La clôture de la première mission de vérification du cessez-le-feu menée par le Mécanisme conjoint de vérification élargi (EJVM+) marque une étape clé dans le suivi des engagements sécuritaires dans l’est de la République Démocratique du Congo.
Déployée à travers plusieurs points névralgiques du Nord-Kivu et du Sud-Kivu notamment à Goma, Uvira et Minembwe, cette équipe d’experts de la CIRGL et de la SADC avait pour mandat d’évaluer sur le terrain le respect du pacte de cessation des hostilités et de documenter les violations signalées par les parties prenantes.
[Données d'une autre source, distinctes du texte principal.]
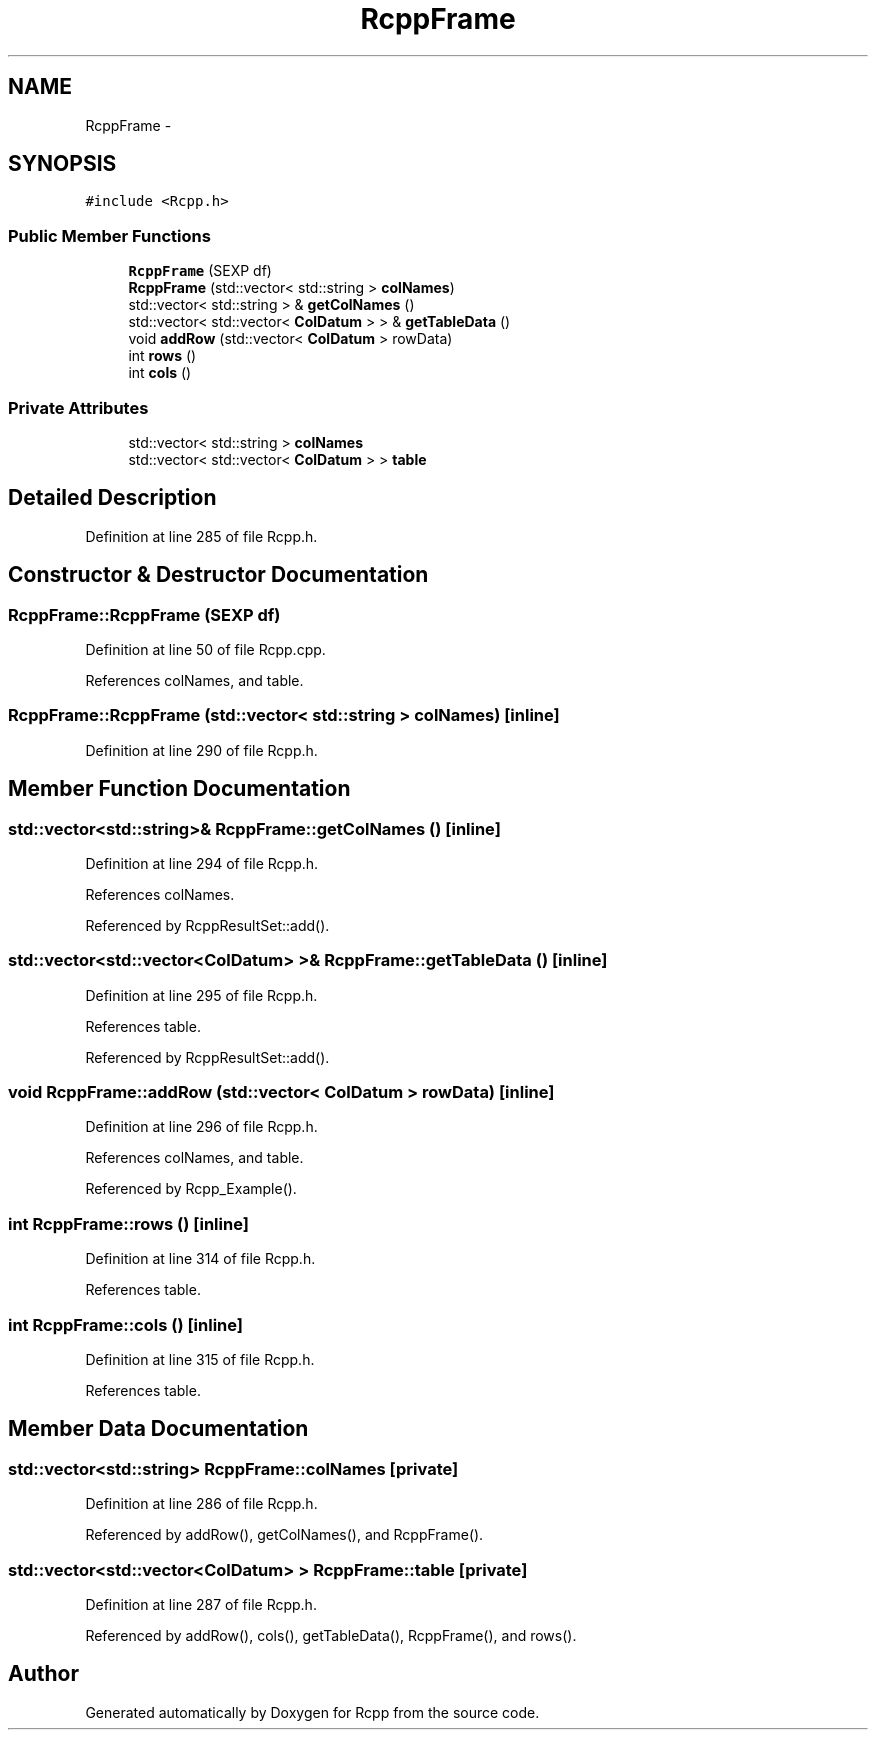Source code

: .TH "RcppFrame" 3 "24 Feb 2009" "Rcpp" \" -*- nroff -*-
.ad l
.nh
.SH NAME
RcppFrame \- 
.SH SYNOPSIS
.br
.PP
\fC#include <Rcpp.h>\fP
.PP
.SS "Public Member Functions"

.in +1c
.ti -1c
.RI "\fBRcppFrame\fP (SEXP df)"
.br
.ti -1c
.RI "\fBRcppFrame\fP (std::vector< std::string > \fBcolNames\fP)"
.br
.ti -1c
.RI "std::vector< std::string > & \fBgetColNames\fP ()"
.br
.ti -1c
.RI "std::vector< std::vector< \fBColDatum\fP > > & \fBgetTableData\fP ()"
.br
.ti -1c
.RI "void \fBaddRow\fP (std::vector< \fBColDatum\fP > rowData)"
.br
.ti -1c
.RI "int \fBrows\fP ()"
.br
.ti -1c
.RI "int \fBcols\fP ()"
.br
.in -1c
.SS "Private Attributes"

.in +1c
.ti -1c
.RI "std::vector< std::string > \fBcolNames\fP"
.br
.ti -1c
.RI "std::vector< std::vector< \fBColDatum\fP > > \fBtable\fP"
.br
.in -1c
.SH "Detailed Description"
.PP 
Definition at line 285 of file Rcpp.h.
.SH "Constructor & Destructor Documentation"
.PP 
.SS "RcppFrame::RcppFrame (SEXP df)"
.PP
Definition at line 50 of file Rcpp.cpp.
.PP
References colNames, and table.
.SS "RcppFrame::RcppFrame (std::vector< std::string > colNames)\fC [inline]\fP"
.PP
Definition at line 290 of file Rcpp.h.
.SH "Member Function Documentation"
.PP 
.SS "std::vector<std::string>& RcppFrame::getColNames ()\fC [inline]\fP"
.PP
Definition at line 294 of file Rcpp.h.
.PP
References colNames.
.PP
Referenced by RcppResultSet::add().
.SS "std::vector<std::vector<\fBColDatum\fP> >& RcppFrame::getTableData ()\fC [inline]\fP"
.PP
Definition at line 295 of file Rcpp.h.
.PP
References table.
.PP
Referenced by RcppResultSet::add().
.SS "void RcppFrame::addRow (std::vector< \fBColDatum\fP > rowData)\fC [inline]\fP"
.PP
Definition at line 296 of file Rcpp.h.
.PP
References colNames, and table.
.PP
Referenced by Rcpp_Example().
.SS "int RcppFrame::rows ()\fC [inline]\fP"
.PP
Definition at line 314 of file Rcpp.h.
.PP
References table.
.SS "int RcppFrame::cols ()\fC [inline]\fP"
.PP
Definition at line 315 of file Rcpp.h.
.PP
References table.
.SH "Member Data Documentation"
.PP 
.SS "std::vector<std::string> \fBRcppFrame::colNames\fP\fC [private]\fP"
.PP
Definition at line 286 of file Rcpp.h.
.PP
Referenced by addRow(), getColNames(), and RcppFrame().
.SS "std::vector<std::vector<\fBColDatum\fP> > \fBRcppFrame::table\fP\fC [private]\fP"
.PP
Definition at line 287 of file Rcpp.h.
.PP
Referenced by addRow(), cols(), getTableData(), RcppFrame(), and rows().

.SH "Author"
.PP 
Generated automatically by Doxygen for Rcpp from the source code.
Des réactions contrastées sur le terrain
Sur le plan local, la fin de cette mission d’inspection suscite des réactions mitigées. Du côté des mouvements citoyens et de la société civile, tout en saluant le déploiement effectif de l’EJVM+ sur des axes sensibles comme Minembwe ou les environs de Goma, plusieurs acteurs insistent sur l’urgence de dépasser le simple stade des constatations pour exiger la publication rapide de rapports impartiaux suivis de sanctions contre les acteurs récalcitrants.
De leur côté, les autorités militaires congolaises perçoivent cette évaluation sur le terrain comme un levier indispensable pour exposer au grand jour les incursions régulières, la poursuite du soutien aux groupes armés et les non-respects répétés des lignes de front fixées par les processus de paix régionaux de Luanda et Nairobi.
Un soutien international affirmé
La démarche a reçu un appui diplomatique appuyé de la part des partenaires stratégiques de la RDC. Dans un communiqué officiel, la diplomatie américaine, ainsi que l’Union Européenne, ont salué le travail accompli par les inspecteurs de l’EJVM+.
Washington a notamment réitéré son appel au strict respect de la souveraineté congolaise et à l’application rigoureuse des accords de paix, qualifiant le rôle du mécanisme d’élément central pour restaurer la confiance, désamorcer les tensions transfrontalières et ouvrir la voie à un désengagement durable des forces belligérantes dans les Kivu.